• _Your task_
Write out all of the records below precisely as given, omitting the images.
---*---
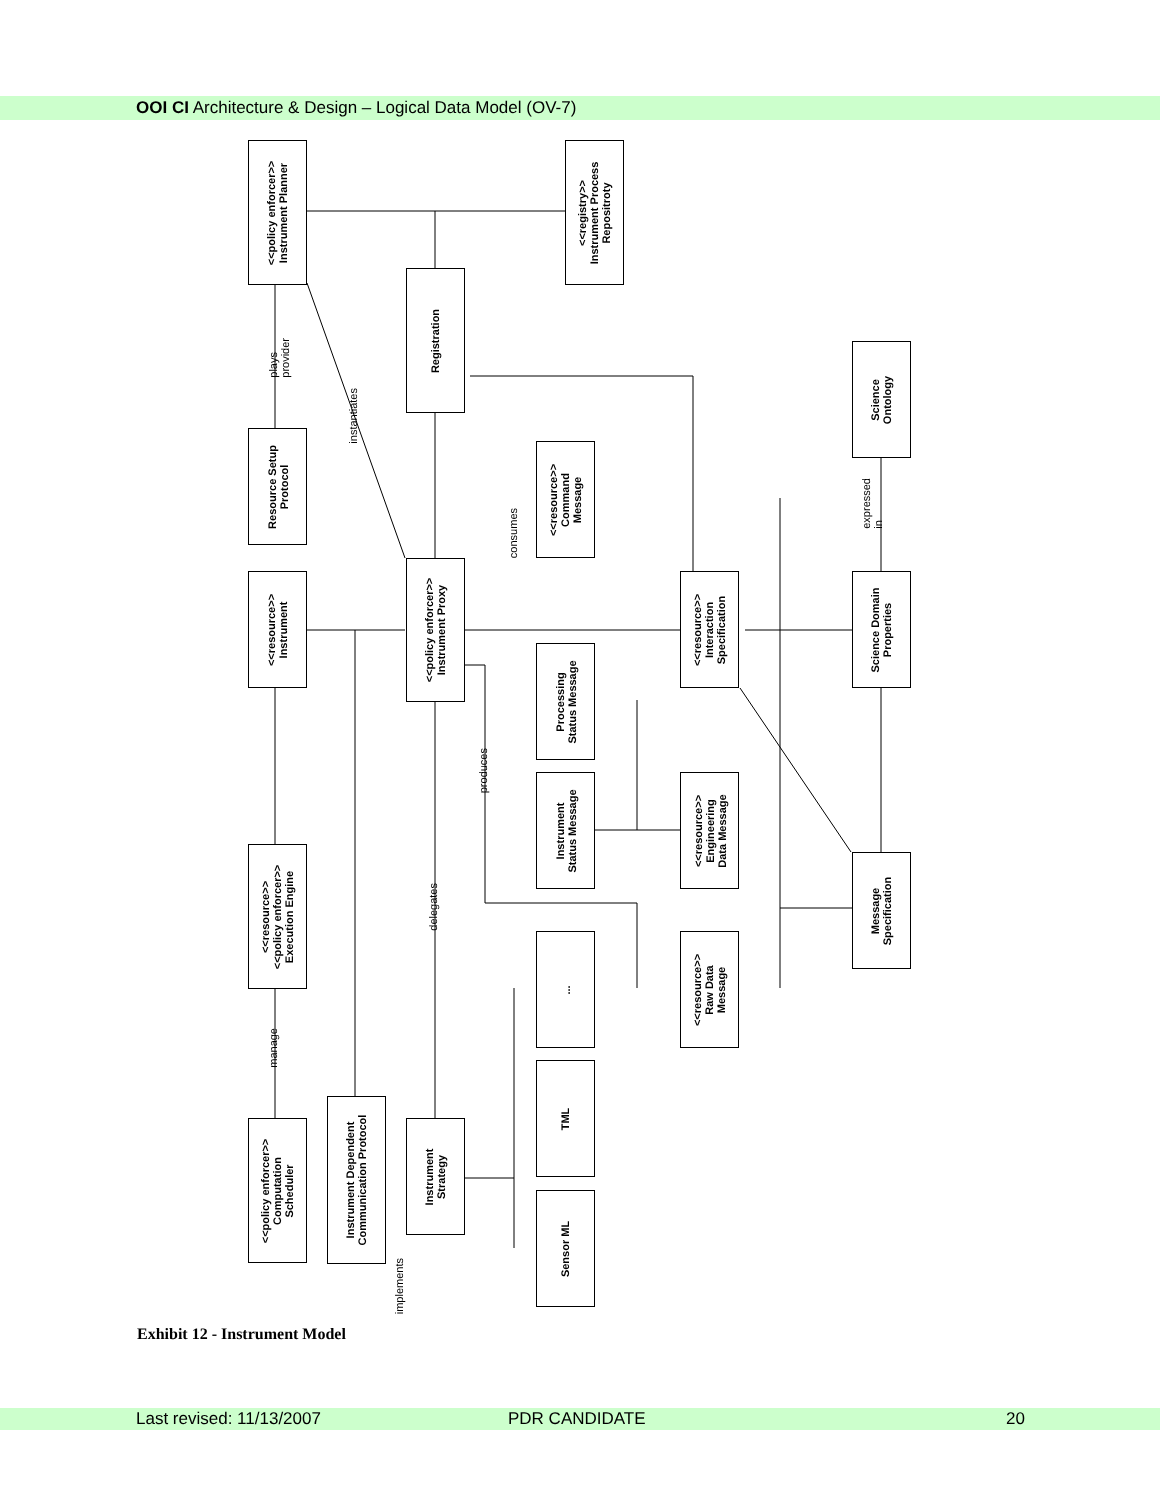OOI CI Architecture & Design – Logical Data Model (OV-7)
<<policy enforcer>>
Instrument Planner
<<registry>>
Instrument Process
Repositroty
Registration
Science
Ontology
Resource Setup
Protocol
<<resource>>
Command
Message
<<resource>>
Instrument
<<policy enforcer>>
Instrument Proxy
<<resource>>
Interaction
Specification
Science Domain
Properties
Processing
Status Message
Instrument
Status Message
<<resource>>
Engineering
Data Message
<<resource>>
<<policy enforcer>>
Execution Engine
Message
Specification
...
<<resource>>
Raw Data
Message
TML
Instrument Dependent
Communication Protocol
<<policy enforcer>>
Computation
Scheduler
Instrument
Strategy
Sensor ML
plays provider
instantiates
consumes
expressed in
produces
delegates
manage
implements
Exhibit 12 - Instrument Model
Last revised: 11/13/2007 PDR CANDIDATE 20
---*---
• _Written solution_
OOI CI Architecture & Design – Logical Data Model (OV-7)
<<policy enforcer>>
Instrument Planner
<<registry>>
Instrument Process
Repositroty
Registration
Science
Ontology
Resource Setup
Protocol
<<resource>>
Command
Message
<<resource>>
Instrument
<<policy enforcer>>
Instrument Proxy
<<resource>>
Interaction
Specification
Science Domain
Properties
Processing
Status Message
Instrument
Status Message
<<resource>>
Engineering
Data Message
<<resource>>
<<policy enforcer>>
Execution Engine
Message
Specification
...
<<resource>>
Raw Data
Message
TML
Instrument Dependent
Communication Protocol
<<policy enforcer>>
Computation
Scheduler
Instrument
Strategy
Sensor ML
plays provider
instantiates
consumes
expressed in
produces
delegates
manage
implements
Exhibit 12 - Instrument Model
Last revised: 11/13/2007 PDR CANDIDATE 20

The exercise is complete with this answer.